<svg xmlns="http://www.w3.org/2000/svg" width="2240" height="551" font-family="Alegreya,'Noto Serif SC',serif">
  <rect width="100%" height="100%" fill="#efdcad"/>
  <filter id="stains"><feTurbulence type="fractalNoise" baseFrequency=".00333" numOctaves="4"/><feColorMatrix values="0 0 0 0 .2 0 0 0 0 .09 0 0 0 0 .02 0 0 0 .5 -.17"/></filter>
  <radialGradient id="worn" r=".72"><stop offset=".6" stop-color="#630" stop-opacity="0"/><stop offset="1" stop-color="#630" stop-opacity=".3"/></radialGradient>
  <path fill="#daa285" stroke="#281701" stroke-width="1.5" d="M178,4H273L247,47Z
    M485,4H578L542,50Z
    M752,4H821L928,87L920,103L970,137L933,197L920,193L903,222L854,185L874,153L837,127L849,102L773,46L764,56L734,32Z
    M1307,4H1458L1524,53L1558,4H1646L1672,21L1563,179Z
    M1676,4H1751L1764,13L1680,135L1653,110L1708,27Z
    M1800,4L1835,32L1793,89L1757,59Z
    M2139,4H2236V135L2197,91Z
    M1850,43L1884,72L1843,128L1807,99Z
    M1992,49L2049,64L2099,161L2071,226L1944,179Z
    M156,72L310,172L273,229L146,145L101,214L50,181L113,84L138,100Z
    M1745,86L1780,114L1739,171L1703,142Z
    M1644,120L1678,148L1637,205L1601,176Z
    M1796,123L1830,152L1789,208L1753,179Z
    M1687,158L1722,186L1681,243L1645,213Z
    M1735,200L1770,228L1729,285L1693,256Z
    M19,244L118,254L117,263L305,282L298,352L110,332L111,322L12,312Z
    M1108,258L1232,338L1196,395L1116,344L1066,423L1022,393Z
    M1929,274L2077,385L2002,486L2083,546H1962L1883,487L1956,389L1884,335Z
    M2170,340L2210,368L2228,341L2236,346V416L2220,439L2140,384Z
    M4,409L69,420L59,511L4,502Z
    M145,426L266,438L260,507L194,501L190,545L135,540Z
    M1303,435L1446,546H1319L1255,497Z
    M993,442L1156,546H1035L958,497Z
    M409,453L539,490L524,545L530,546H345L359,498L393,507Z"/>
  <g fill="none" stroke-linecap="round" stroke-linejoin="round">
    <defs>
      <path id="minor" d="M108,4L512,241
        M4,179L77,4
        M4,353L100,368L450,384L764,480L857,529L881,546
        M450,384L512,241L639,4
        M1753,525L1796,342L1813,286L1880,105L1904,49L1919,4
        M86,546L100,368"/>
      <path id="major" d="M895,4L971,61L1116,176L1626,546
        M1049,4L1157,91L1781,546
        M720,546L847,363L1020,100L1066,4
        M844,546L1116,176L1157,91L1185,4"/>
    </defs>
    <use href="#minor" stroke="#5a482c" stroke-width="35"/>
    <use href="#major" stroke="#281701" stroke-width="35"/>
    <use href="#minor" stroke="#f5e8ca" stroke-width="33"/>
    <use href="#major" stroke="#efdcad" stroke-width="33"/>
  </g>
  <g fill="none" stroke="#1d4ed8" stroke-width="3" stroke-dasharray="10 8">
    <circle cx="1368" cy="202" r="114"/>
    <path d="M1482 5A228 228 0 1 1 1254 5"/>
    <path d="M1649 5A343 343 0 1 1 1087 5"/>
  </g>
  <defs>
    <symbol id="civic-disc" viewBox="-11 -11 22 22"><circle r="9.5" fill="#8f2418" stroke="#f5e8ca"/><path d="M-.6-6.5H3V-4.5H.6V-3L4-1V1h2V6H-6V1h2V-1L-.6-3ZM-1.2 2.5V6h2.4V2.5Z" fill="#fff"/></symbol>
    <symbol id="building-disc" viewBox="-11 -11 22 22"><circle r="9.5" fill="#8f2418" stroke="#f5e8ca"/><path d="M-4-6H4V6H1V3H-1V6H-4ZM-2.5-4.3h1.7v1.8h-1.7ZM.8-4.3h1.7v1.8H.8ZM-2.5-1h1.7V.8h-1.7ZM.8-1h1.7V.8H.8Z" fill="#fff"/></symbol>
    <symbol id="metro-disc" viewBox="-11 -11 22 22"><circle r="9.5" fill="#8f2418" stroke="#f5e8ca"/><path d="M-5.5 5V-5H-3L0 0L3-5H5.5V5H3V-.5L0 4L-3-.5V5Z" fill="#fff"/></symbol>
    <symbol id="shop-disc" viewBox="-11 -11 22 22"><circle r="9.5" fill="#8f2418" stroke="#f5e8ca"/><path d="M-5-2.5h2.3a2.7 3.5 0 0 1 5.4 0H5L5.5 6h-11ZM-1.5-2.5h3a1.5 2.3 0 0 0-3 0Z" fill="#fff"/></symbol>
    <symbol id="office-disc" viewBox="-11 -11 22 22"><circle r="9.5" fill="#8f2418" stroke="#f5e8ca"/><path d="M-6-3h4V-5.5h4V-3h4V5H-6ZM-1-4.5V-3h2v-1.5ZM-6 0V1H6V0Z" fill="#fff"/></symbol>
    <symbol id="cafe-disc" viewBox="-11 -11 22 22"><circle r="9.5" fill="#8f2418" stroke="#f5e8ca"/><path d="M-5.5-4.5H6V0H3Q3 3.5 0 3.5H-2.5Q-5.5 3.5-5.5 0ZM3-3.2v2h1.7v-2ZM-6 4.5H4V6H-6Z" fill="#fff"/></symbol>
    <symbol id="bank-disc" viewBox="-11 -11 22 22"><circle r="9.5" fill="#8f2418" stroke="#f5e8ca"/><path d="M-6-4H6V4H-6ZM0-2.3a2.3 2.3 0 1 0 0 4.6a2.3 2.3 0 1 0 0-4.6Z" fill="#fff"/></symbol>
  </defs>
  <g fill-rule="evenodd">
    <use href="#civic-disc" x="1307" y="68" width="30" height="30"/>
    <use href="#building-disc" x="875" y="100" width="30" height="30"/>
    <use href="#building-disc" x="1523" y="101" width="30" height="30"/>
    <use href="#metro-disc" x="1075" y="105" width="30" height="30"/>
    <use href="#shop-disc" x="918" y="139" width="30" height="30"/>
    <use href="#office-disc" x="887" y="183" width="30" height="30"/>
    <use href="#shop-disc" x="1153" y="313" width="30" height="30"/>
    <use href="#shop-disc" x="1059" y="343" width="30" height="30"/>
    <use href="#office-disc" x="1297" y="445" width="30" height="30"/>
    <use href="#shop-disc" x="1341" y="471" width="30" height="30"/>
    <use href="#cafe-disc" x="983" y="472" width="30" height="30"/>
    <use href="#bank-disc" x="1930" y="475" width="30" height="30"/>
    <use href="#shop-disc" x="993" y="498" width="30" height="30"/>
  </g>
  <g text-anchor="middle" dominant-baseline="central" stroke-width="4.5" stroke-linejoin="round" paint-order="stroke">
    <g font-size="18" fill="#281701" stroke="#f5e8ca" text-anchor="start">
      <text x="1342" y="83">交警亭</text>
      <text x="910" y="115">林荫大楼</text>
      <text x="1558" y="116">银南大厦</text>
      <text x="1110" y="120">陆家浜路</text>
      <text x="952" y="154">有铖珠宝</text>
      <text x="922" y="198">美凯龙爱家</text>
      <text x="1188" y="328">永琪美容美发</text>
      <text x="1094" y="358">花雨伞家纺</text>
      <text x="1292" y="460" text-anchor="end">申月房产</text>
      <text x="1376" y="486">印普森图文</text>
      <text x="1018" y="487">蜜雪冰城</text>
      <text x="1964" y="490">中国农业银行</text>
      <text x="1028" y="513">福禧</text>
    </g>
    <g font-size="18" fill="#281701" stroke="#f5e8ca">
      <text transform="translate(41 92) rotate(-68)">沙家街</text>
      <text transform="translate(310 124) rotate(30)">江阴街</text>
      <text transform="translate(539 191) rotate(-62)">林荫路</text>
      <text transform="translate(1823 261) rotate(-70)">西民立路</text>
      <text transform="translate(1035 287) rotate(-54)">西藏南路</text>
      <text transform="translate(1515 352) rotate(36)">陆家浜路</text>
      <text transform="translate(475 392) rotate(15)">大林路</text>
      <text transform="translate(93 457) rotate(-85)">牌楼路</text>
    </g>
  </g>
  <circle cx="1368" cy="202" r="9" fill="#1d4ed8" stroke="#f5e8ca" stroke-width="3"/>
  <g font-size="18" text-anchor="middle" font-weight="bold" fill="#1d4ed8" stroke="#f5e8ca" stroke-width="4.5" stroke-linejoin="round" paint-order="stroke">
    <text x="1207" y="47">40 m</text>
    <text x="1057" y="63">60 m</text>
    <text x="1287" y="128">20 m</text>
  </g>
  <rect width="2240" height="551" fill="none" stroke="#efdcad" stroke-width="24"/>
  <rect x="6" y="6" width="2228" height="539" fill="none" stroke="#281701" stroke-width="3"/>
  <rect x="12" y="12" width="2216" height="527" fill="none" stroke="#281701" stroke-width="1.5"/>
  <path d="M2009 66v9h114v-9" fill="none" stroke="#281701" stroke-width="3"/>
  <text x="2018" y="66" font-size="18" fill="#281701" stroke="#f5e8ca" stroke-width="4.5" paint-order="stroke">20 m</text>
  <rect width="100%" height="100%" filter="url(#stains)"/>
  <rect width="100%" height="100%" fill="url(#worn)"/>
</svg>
----------------
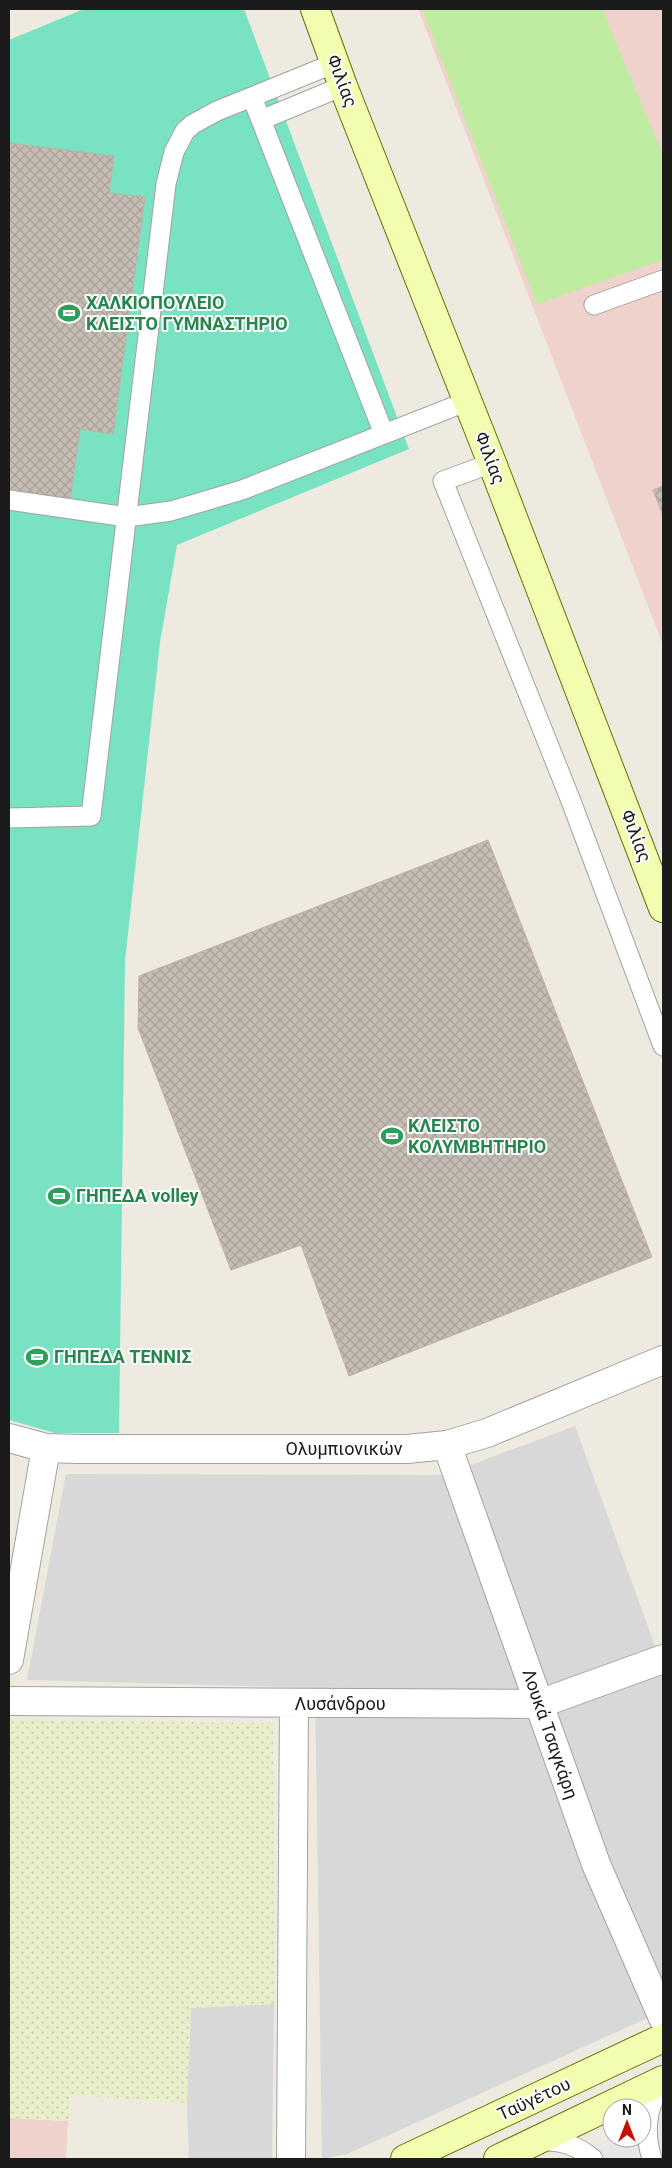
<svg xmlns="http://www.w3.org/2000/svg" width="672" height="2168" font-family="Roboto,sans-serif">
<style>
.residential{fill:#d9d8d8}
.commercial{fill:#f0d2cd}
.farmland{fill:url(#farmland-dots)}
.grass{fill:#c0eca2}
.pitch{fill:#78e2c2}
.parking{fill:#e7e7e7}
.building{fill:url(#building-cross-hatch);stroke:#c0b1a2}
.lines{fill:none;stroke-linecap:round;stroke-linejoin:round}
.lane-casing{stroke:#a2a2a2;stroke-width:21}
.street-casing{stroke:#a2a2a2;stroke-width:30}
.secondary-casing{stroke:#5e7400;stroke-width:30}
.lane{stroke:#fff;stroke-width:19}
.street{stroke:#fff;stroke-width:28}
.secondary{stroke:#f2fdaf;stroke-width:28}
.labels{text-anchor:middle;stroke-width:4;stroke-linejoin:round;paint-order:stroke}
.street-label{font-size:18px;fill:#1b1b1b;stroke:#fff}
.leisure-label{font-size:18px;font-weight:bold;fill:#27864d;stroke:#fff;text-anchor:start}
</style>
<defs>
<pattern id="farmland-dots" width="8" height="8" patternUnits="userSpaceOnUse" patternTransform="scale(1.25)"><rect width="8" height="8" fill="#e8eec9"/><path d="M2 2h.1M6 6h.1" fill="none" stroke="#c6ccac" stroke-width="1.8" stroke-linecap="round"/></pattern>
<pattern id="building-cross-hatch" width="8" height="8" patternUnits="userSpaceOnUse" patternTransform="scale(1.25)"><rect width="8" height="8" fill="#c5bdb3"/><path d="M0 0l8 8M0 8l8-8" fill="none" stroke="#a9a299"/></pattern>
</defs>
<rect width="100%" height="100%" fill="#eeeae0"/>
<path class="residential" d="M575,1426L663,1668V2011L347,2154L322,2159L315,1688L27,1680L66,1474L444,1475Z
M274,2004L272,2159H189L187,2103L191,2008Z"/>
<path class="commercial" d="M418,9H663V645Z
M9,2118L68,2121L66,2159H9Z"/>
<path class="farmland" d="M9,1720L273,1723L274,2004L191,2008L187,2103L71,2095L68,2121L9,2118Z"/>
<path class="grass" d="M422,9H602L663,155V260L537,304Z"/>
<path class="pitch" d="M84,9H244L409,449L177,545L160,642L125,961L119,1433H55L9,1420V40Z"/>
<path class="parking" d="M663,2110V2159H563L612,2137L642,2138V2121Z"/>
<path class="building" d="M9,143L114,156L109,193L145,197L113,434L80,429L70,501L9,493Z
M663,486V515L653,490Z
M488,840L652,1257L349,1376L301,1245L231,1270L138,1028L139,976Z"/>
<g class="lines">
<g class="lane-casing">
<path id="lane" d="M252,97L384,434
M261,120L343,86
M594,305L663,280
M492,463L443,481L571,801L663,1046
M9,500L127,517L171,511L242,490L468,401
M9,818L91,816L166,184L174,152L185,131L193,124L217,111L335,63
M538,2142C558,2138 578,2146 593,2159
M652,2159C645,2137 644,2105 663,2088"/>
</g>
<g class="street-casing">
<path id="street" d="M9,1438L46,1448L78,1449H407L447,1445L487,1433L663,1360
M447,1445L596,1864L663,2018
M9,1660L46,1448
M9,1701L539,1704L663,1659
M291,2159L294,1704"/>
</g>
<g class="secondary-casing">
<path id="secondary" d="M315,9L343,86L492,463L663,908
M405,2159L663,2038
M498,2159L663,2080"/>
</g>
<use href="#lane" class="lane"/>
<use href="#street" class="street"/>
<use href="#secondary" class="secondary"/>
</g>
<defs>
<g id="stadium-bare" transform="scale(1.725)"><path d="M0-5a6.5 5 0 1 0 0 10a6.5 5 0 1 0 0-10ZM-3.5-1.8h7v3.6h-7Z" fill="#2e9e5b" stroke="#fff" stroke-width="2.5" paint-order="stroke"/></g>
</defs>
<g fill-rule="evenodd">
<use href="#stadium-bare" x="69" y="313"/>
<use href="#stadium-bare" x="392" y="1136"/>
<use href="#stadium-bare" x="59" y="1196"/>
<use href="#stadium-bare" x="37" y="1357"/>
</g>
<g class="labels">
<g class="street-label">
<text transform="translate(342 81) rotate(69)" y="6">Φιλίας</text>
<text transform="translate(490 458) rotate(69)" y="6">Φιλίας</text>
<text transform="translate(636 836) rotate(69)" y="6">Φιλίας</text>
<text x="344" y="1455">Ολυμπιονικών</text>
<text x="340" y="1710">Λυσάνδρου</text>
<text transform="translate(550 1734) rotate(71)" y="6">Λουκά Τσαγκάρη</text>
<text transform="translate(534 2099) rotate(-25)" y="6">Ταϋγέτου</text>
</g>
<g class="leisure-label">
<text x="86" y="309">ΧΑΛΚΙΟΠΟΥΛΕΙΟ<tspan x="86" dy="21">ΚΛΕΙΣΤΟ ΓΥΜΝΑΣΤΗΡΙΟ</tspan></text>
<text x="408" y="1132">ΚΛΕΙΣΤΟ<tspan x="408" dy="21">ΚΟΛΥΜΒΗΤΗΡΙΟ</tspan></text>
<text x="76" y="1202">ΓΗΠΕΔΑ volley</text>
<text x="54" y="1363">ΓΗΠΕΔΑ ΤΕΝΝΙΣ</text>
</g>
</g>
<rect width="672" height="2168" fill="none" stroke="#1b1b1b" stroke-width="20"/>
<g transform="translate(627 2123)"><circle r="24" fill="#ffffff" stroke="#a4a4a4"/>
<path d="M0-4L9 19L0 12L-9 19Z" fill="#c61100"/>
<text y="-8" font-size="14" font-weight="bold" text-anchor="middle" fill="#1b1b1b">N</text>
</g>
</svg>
----------------
*WHAT YOU WILL DO*
Look above for the line holding "M4,353L100,368L450,384L764,480L857,529L881,546" and the line holding "3.5 0 3.5H-2.5Q-5.5", then output exactly those two lines and every line between them, nothing more.

*FINISHED EXERCISE*
        M4,353L100,368L450,384L764,480L857,529L881,546
        M450,384L512,241L639,4
        M1753,525L1796,342L1813,286L1880,105L1904,49L1919,4
        M86,546L100,368"/>
      <path id="major" d="M895,4L971,61L1116,176L1626,546
        M1049,4L1157,91L1781,546
        M720,546L847,363L1020,100L1066,4
        M844,546L1116,176L1157,91L1185,4"/>
    </defs>
    <use href="#minor" stroke="#5a482c" stroke-width="35"/>
    <use href="#major" stroke="#281701" stroke-width="35"/>
    <use href="#minor" stroke="#f5e8ca" stroke-width="33"/>
    <use href="#major" stroke="#efdcad" stroke-width="33"/>
  </g>
  <g fill="none" stroke="#1d4ed8" stroke-width="3" stroke-dasharray="10 8">
    <circle cx="1368" cy="202" r="114"/>
    <path d="M1482 5A228 228 0 1 1 1254 5"/>
    <path d="M1649 5A343 343 0 1 1 1087 5"/>
  </g>
  <defs>
    <symbol id="civic-disc" viewBox="-11 -11 22 22"><circle r="9.5" fill="#8f2418" stroke="#f5e8ca"/><path d="M-.6-6.5H3V-4.5H.6V-3L4-1V1h2V6H-6V1h2V-1L-.6-3ZM-1.2 2.5V6h2.4V2.5Z" fill="#fff"/></symbol>
    <symbol id="building-disc" viewBox="-11 -11 22 22"><circle r="9.5" fill="#8f2418" stroke="#f5e8ca"/><path d="M-4-6H4V6H1V3H-1V6H-4ZM-2.5-4.3h1.7v1.8h-1.7ZM.8-4.3h1.7v1.8H.8ZM-2.5-1h1.7V.8h-1.7ZM.8-1h1.7V.8H.8Z" fill="#fff"/></symbol>
    <symbol id="metro-disc" viewBox="-11 -11 22 22"><circle r="9.5" fill="#8f2418" stroke="#f5e8ca"/><path d="M-5.5 5V-5H-3L0 0L3-5H5.5V5H3V-.5L0 4L-3-.5V5Z" fill="#fff"/></symbol>
    <symbol id="shop-disc" viewBox="-11 -11 22 22"><circle r="9.5" fill="#8f2418" stroke="#f5e8ca"/><path d="M-5-2.5h2.3a2.7 3.5 0 0 1 5.4 0H5L5.5 6h-11ZM-1.5-2.5h3a1.5 2.3 0 0 0-3 0Z" fill="#fff"/></symbol>
    <symbol id="office-disc" viewBox="-11 -11 22 22"><circle r="9.5" fill="#8f2418" stroke="#f5e8ca"/><path d="M-6-3h4V-5.5h4V-3h4V5H-6ZM-1-4.5V-3h2v-1.5ZM-6 0V1H6V0Z" fill="#fff"/></symbol>
    <symbol id="cafe-disc" viewBox="-11 -11 22 22"><circle r="9.5" fill="#8f2418" stroke="#f5e8ca"/><path d="M-5.5-4.5H6V0H3Q3 3.5 0 3.5H-2.5Q-5.5 3.5-5.5 0ZM3-3.2v2h1.7v-2ZM-6 4.5H4V6H-6Z" fill="#fff"/></symbol>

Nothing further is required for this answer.